By clearing the ballot, Obama had done more than just elbow his way into power without a real election-he had also erased any doubt of Daley's path to his next term.
There was nothing illegal in what Obama did in the primary. It was typical Chicago politics -- "If you can win, you should win."
And that is the point. Barack Obama promises to smooth over the bitter divides of American politics. He promises hope and an end to bitter partisanship. He frames himself as someone who rises above Clintonian or Rovian tactics. Contrast his promises today with what he did in 1996. He was not even a state senator yet, and he had already done enough to make Karl Rove, Bill Clinton, or Niccolo Machiavelli proud. He got his start in politics by denying voters a choice.
At no point does Freddoso note that two of Obama's 1996 primary opponents reportedly acknowledged that they had not complied with election laws.
On page xii, Freddoso describes the effects of what he called the "Obama phenomenon":
It can drive Obama's liberal supporters, normally opponents of unilateral military action, to support military strikes within the territory of an American ally without that nation's permission. They take this position because Obama apparently made a slip of the tongue in August of last year and advocated such incursions into Pakistan.6
The source Freddoso cited was an August 1, 2007, Reuters article on Obama's speech that day at the Woodrow Wilson Center in Washington, D.C., in which Obama said:
OBAMA: I understand that [Pakistani] President [Pervez] Musharraf has his own challenges.

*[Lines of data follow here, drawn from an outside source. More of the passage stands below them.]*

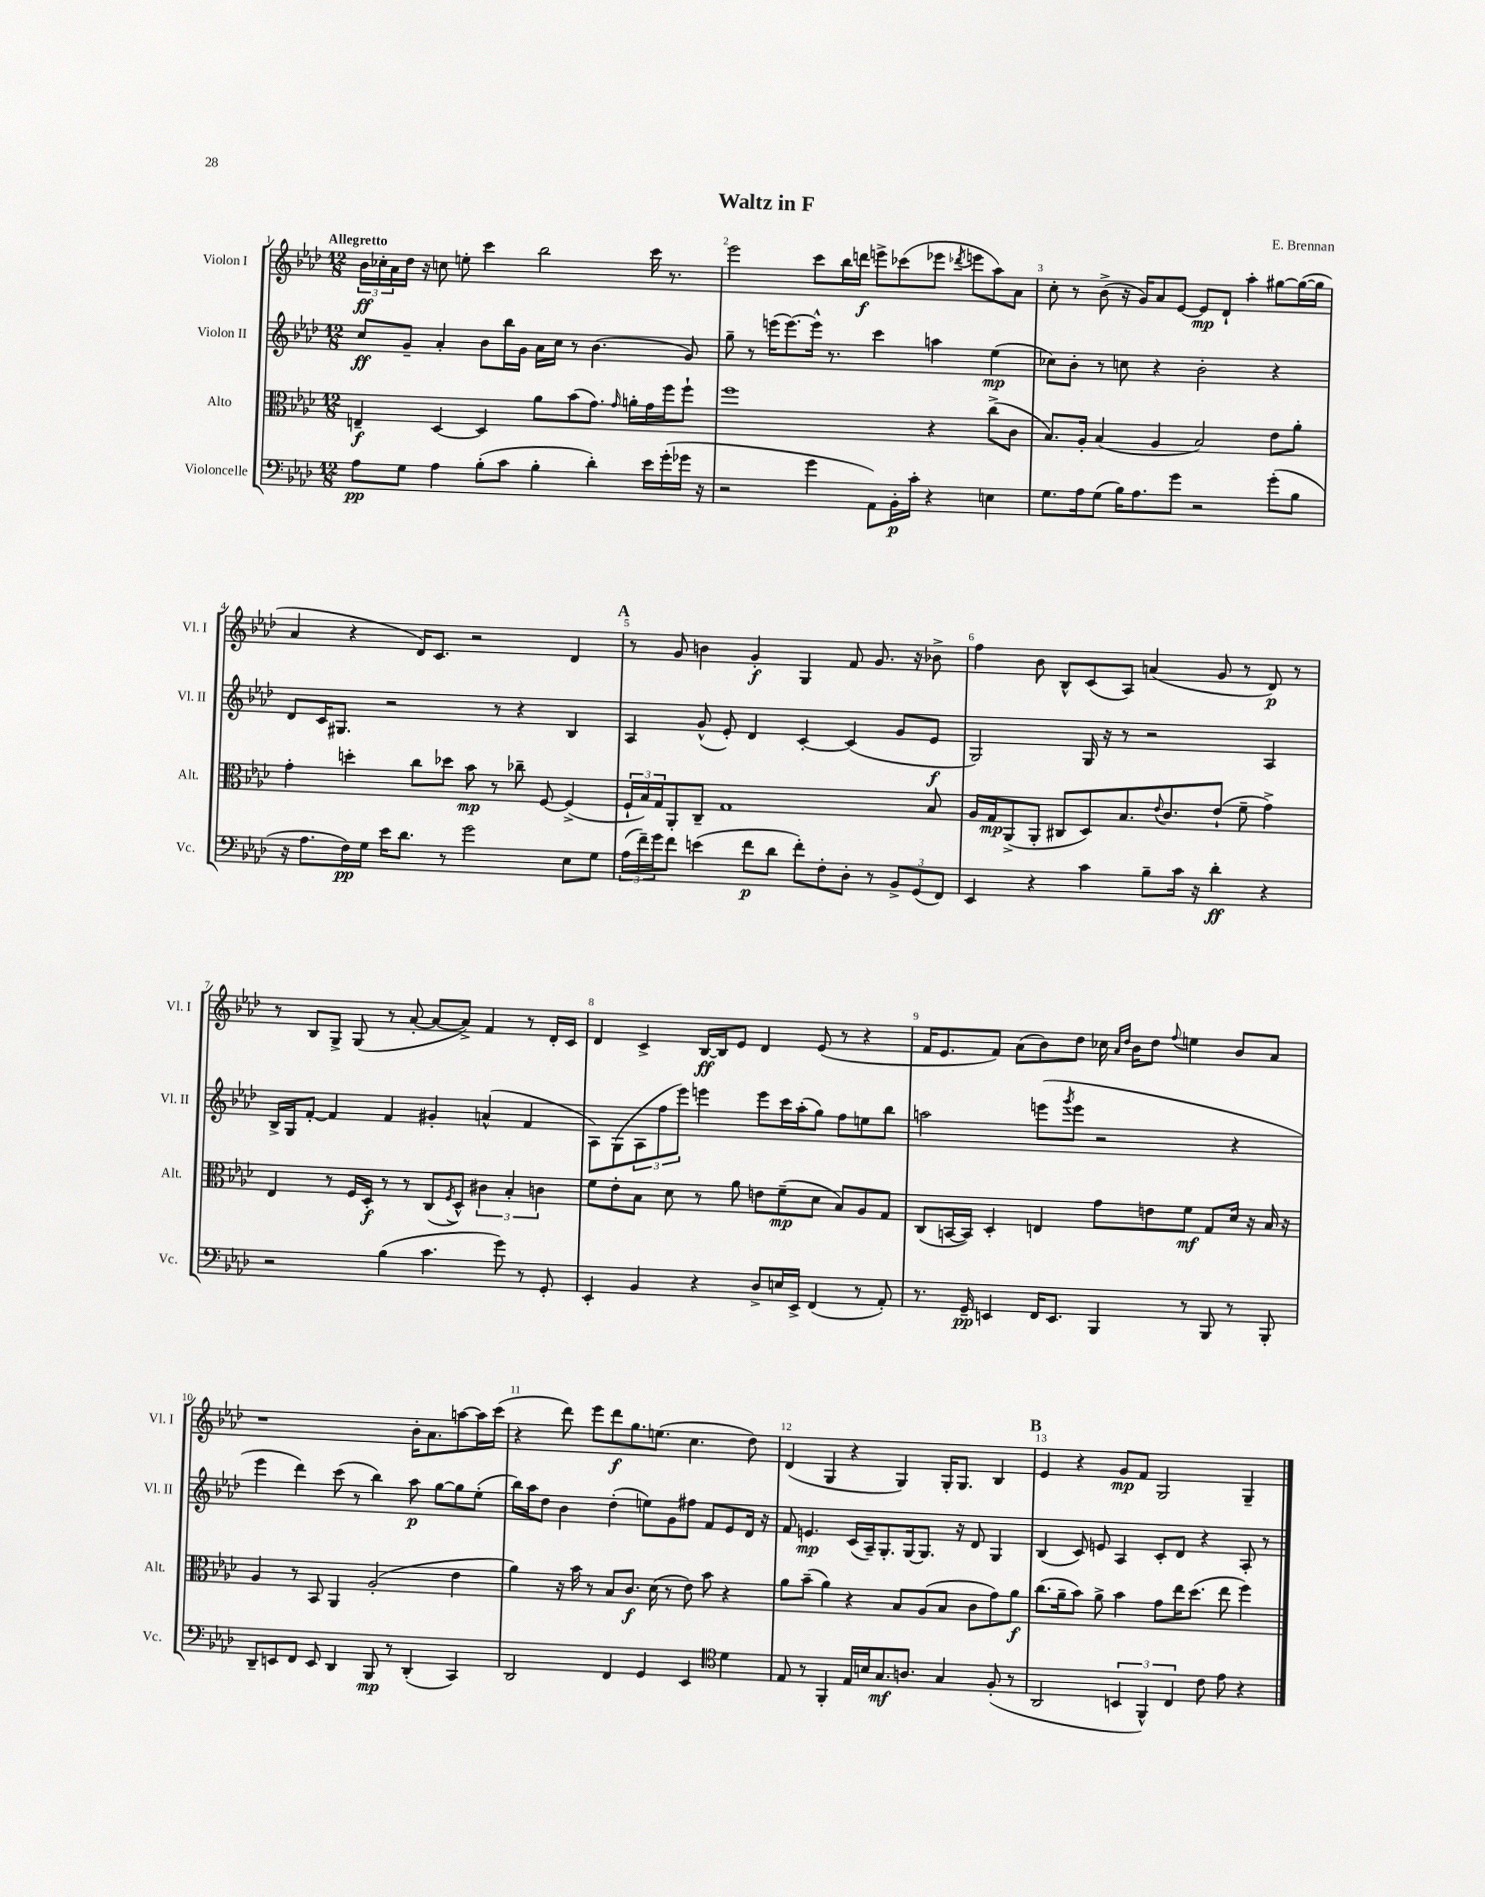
\header { title = "Waltz in F" composer = "E. Brennan" }
<<
\new StaffGroup <<
\new Staff = "s0" \with { instrumentName = "Violon I" shortInstrumentName = "Vl. I" } {
    \clef treble \key aes \major \numericTimeSignature \time 12/8 \tempo "Allegretto"
    \tuplet 3/2 { bes'16\ff ces''16-. aes'16 } des''16 r16 c''8 e''8-. c'''4 bes''2 c'''16 r8. |
    ees'''2 c'''8 bes''16 d'''16\f e'''8-> ces'''8( ees'''8 \acciaccatura { des'''8 } e'''8 aes''8) aes'8 |
    c''8-. r8 bes'8->( r16 g'16) aes'8 ees'8~ ees'8\mp des'8-! aes''4-. gis''8~ gis''16~( gis''16 |
    aes'4 r4 des'16) c'8. r2 des'4 |
    \mark \markup { \bold "A" } r8 g'8 b'4 g'4-.\f g4 f'8 g'8. r16 bes'8-> |
    f''4 bes'8 bes8-^ c'8( aes8) a'4( g'8 r8 des'8\p) r8 |
    r8 bes8 g8-> g8( r8 aes'8~-. aes'8~ aes'8->) f'4 r8 des'16-. c'16 |
    des'4 c'4-> bes16~\ff bes16 ees'8 des'4 ees'8( r8 r4 |
    f'16 ees'8. f'8) aes'8( bes'8) des''8 ces''16 \grace { aes'16 des''16 } bes'16 des''8 \appoggiatura { f''8 } e''4 bes'8 aes'8 |
    r1 bes'16-. aes'8. a''8~ a''16 c'''16( |
    r4 des'''8) ees'''8 des'''8\f g''8. e''8.( c''4. des''8) |
    des'4( g4 r4 g4) g16-. g8. bes4 |
    \mark \markup { \bold "B" } ees'4 r4 g'8\mp f'8 g2 g4-- \bar "|." |
}
\new Staff = "s1" \with { instrumentName = "Violon II" shortInstrumentName = "Vl. II" } {
    \clef treble \key aes \major \numericTimeSignature \time 12/8
    c''8\ff g'8-- aes'4-. bes'8 bes''16 g'16 aes'16 c''16 r8 bes'4.( g'8) |
    g''8-- r8 e'''16( e'''8.~) e'''16-^ r8. c'''4 a''4 ees''4\mp( |
    ces''8) bes'8-. r8 c''8 r4 bes'2-. r4 |
    des'8 c'16 gis8. r2 r8 r4 bes4 |
    \mark \markup { \bold "A" } aes4 g'8-^( ees'8-.) des'4 c'4~-. c'4( g'8 ees'8\f |
    g2) g16 r16 r8 r2 aes4 |
    bes16-> g16 f'8~-. f'4 f'4 gis'4-. a'4-^( f'4 |
    aes8) g8( \tuplet 3/2 { aes8 f''8 ees'''8) } e'''4 e'''8 c'''16 aes''16-.( g''8) f''8 e''8 bes''8 |
    a''2 e'''8( \acciaccatura { g'''8 } e'''8 r2 r4 |
    ees'''4 des'''4) c'''8( r8 bes''4) aes''8\p g''8~ g''8 ees''8-.( |
    bes''16) aes''16 des''8 bes'4 des''4-.( e''8) g'8 fis''8 f'8 ees'8 des'16 r16 |
    f'8 e'4.\mp c'16( aes16--) g8.-. g16~ g8. r16 des'8 g4 |
    \mark \markup { \bold "B" } bes4( c'8) e'8 aes4 c'8-. des'8 r4 aes8-. r8 \bar "|." |
}
\new Staff = "s2" \with { instrumentName = "Alto" shortInstrumentName = "Alt." } {
    \clef alto \key aes \major \numericTimeSignature \time 12/8
    e4--\f des4~ des4 aes'8 bes'8( g'8.) \grace { g'16 } a'16-. g'16 f''16 f''8-! |
    f''1 r4 c''8->( c'8 |
    bes8.) aes16-. bes4( aes4 bes2) ees'8 aes'8-. |
    g'4-. d''4-. c''8 des''8 bes'8\mp r8 ces''8-- f8~ f4->( |
    \mark \markup { \bold "A" } \tuplet 3/2 { f16-! bes16) g16 } aes,8-. c8-- g1 bes8 |
    aes16 g16\mp aes,8->( aes,8-. cis8 des8) bes8. \appoggiatura { ees'8 } c'8. ees'8-!( f'8-- g'4->) |
    ees4 r8 f16 des16-.\f r8 r8 c8( \acciaccatura { f8 } des8-^) \tuplet 3/2 { cis'4 bes4-. c'4 } |
    f'8 ees'8-. bes8 des'8 r8 aes'8 e'8 f'8--\mp( des'8 bes8) aes8 g8 |
    c8( b,16~ b,16) des4-. e4 g'8 e'8 f'8\mf g8 des'16 r16 bes16 r16 |
    aes4 r8 bes,8 aes,4 aes2-.( ees'4 |
    aes'4) r16 bes'16 r8 bes8 c'8.\f des'16( r8 ees'8) bes'8 r4 |
    aes'8 bes'8--( aes'4) r4 bes8 aes8( bes8 c'8 g'8) aes'8\f |
    \mark \markup { \bold "B" } c''8.( aes'16-- bes'8) aes'8-> bes'4 g'8 ees''16 des''8.( ees''8 f''4) \bar "|." |
}
\new Staff = "s3" \with { instrumentName = "Violoncelle" shortInstrumentName = "Vc." } {
    \clef bass \key aes \major \numericTimeSignature \time 12/8
    aes8\pp g8 aes4 bes8-.( c'8 bes4-. des'4-.) ees'16 g'16-.( ges'16 r16 |
    r2 g'4 aes,8) bes,16-.\p c'16-. r4 e4 |
    g8. aes16 g8( bes16) aes8. g'8 r2 g'8-.( bes8 |
    r16 aes8. f16\pp) g16 ees'16 des'8. r8 g'2 ees8 g8 |
    \mark \markup { \bold "A" } \tuplet 3/2 { aes16( f'16--) g'16 } f'8 e'4( f'8\p des'8 f'8-.) f8-. des8-. r8 \tuplet 3/2 { bes,8-> g,8( f,8) } |
    ees,4 r4 c'4 bes8-- c'16 r16 des'4-.\ff r4 |
    r2 bes4( c'4. g'8) r8 g,8-. |
    ees,4-. bes,4 r4 des8-> e16 ees,16-> f,4( r8 aes,8-.) |
    r8. g,16--\pp e,4 f,16 e,8. bes,,4 r8 bes,,8 r8 bes,,8-. |
    des,8-- e,8 f,8 e,8 des,4 bes,,8\mp r8 des,4-.( c,4) |
    des,2 f,4 g,4 ees,4 \clef tenor des'4 |
    ees8 r8 f,4-. ees16 b16 g8.\mf a8. g4 f8-.( r8 |
    \mark \markup { \bold "B" } aes,2 \tuplet 3/2 { b,4 f,4-^) c4 } c'8 ees'8 r4 \bar "|." |
}
>>
>>
\layout { \context { \Score \override BarNumber.break-visibility = ##(#f #t #t) barNumberVisibility = #all-bar-numbers-visible } }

But let me make this clear. There are terrorists holed up in those mountains who murdered 3,000 Americans. They are plotting to strike again. It was a terrible mistake to fail to act when we had a chance to take out an al Qaeda leadership meeting in 2005. If we have actionable intelligence about high-value terrorist targets and President Musharraf won't act, we will.
But Obama's comments were not a "slip of the tongue"; they were included in his prepared remarks. Indeed, according to an August 1, 2007, entry to USA Today's On Politics blog (posted at 7:58 a.m. ET, hours before Obama delivered the speech), they were among the excerpts the Obama campaign emailed to reporters prior to the actual speech:
"I understand that President Musharraf (of Pakistan) has his own challenges. But let me make this clear. There are terrorists holed up in those mountains who murdered 3,000 Americans. They are plotting to strike again. It was a terrible mistake to fail to act when we had a chance to take out an al-Qaeda leadership meeting in 2005. If we have actionable intelligence about high-value terrorist targets and President Musharraf won't act, we will."
That's a passage from a speech that Democratic presidential candidate Sen. Barack Obama will deliver today in Washington. He will also use the address to propose sending "at least two additional brigades" of troops to Afghanistan to secure that nation and hunt for terrorits.
His campaign just e-mailed us some excerpts. Among the other things Obama plans to say:
The Reuters article Freddoso cited does not characterize Obama's remarks as a "slip of the tongue," nor does it suggest that they were in any way inadvertent.